The proposed HHO-based approach is significantly effective in finding the optimum number, optimal locations, and optimal sizes of DGs. On conventional IEEE 33 and IEEE 69 bus test systems, the efficacy of the suggested technique is evaluated. With the employment of optimally sized DGs at their optimum location, voltage profiles of load buses are improved and the losses reduced noticeably. When more PV DGs are installed, the system’s performance improves. The comparison with the TLBO, GA, PSO, QOTLBO, CTLBO, CTLBO ε-method, IMOEHO, I-DBEA, SA, IWO, BFOA, MFO, and BA methods shows that the proposed method performs comparatively better among all. The active power loss is reduced by 64.42% and 68.07% using this approach with the installation of three PV DGs in IEEE 33 and IEEE 69 bus RDS, respectively. The collected findings demonstrate that the proposed technique reduces power loss by a greater proportion with a smaller DG size when compared to other algorithms, and it offers better convergence properties. According to the analysis, there is roughly a 50% DC overload on PV DGs installations under real-world situations. The in-network allocation of PV DGs without consideration of the PV DG’s realistic size may result in underperformance.

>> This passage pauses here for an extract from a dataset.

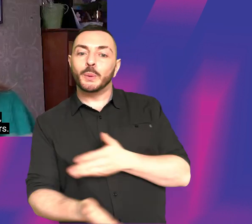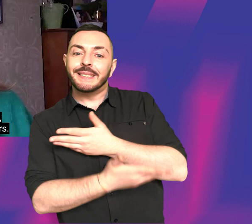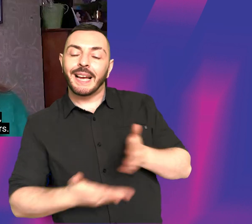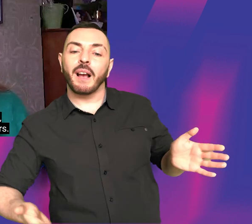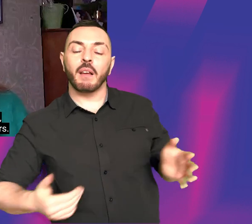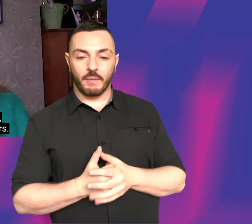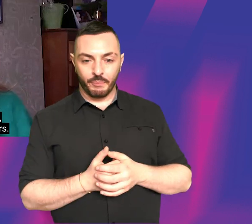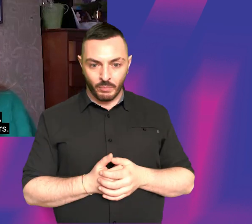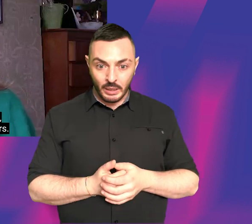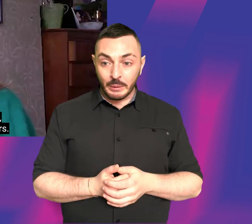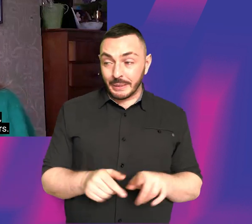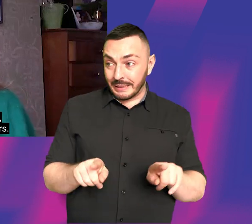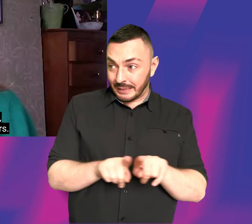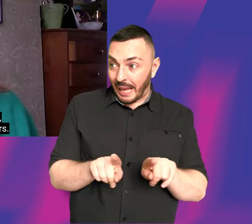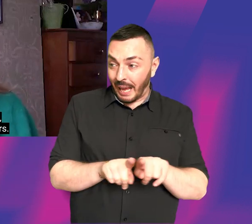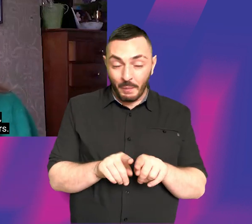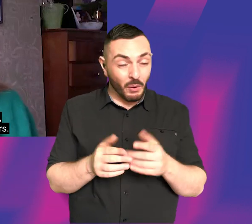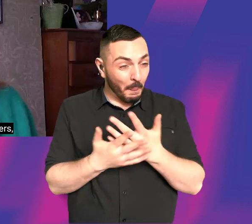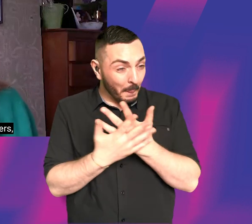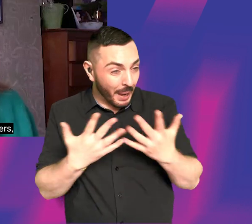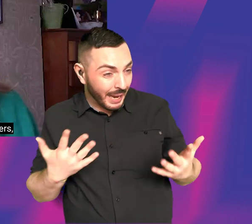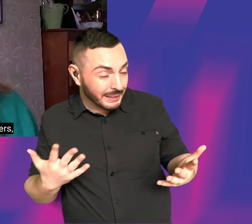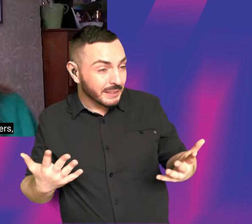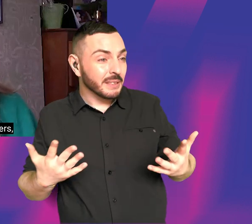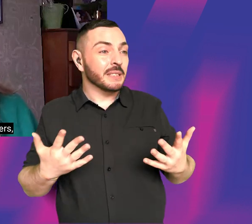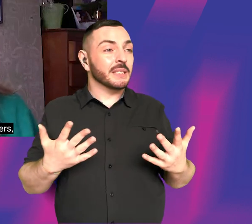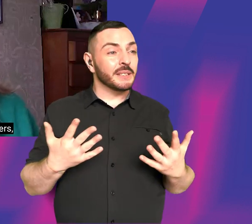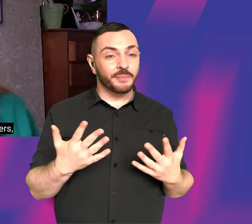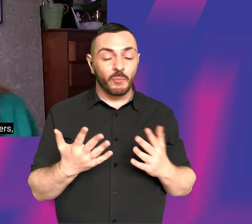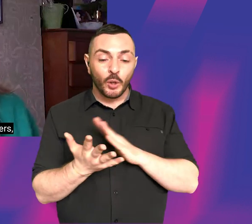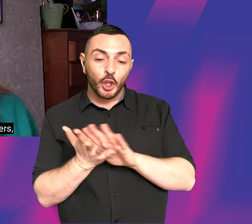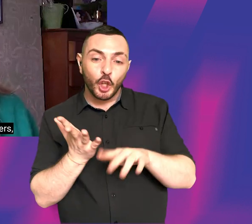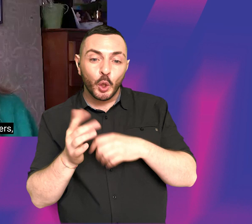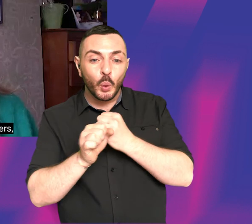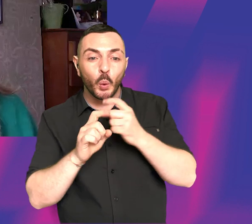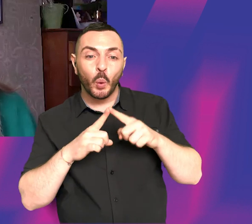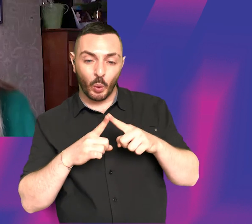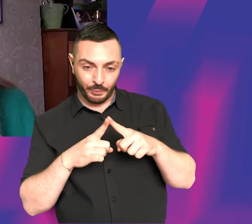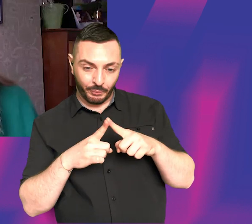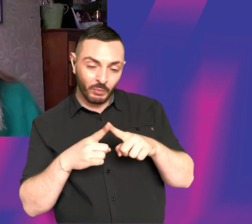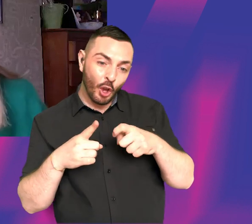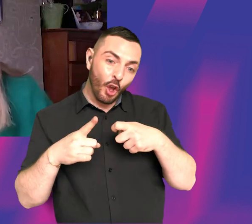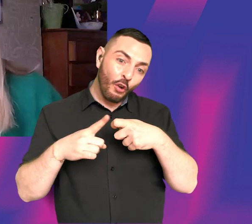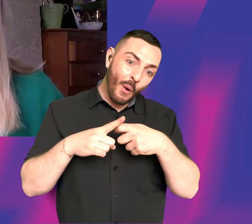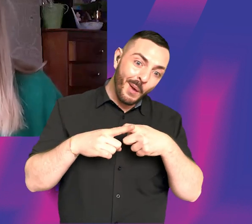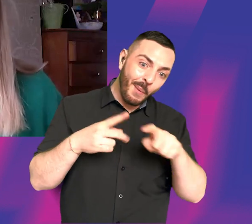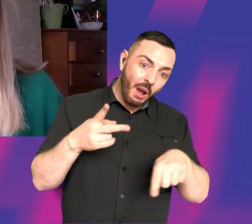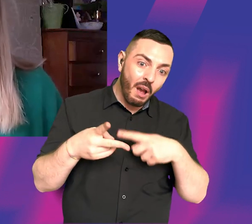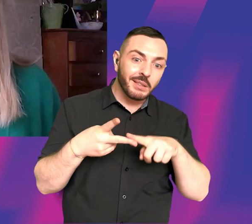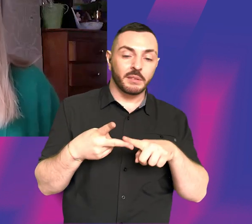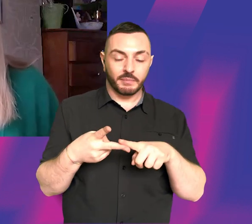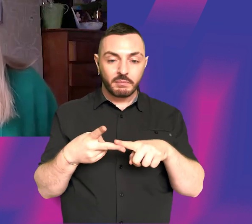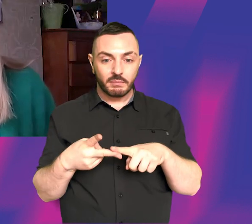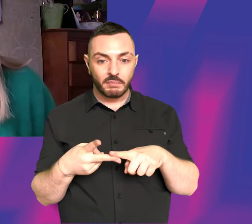you know, many great filmmakers. Kubrick is one of my favorite filmmakers. Cronenberg is one of my favorite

The HHO is established as a reliable optimization technique for tackling the congestion problem of power systems with the application of DGs. The proposed method provides an alternative way for both system operators and energy producers to tackle complex problems such as voltage instability, transmission congestion, and huge system losses in an impressive way. In addition, current work suggests the practical size of PV DGs that may be employed for producing effective outcomes.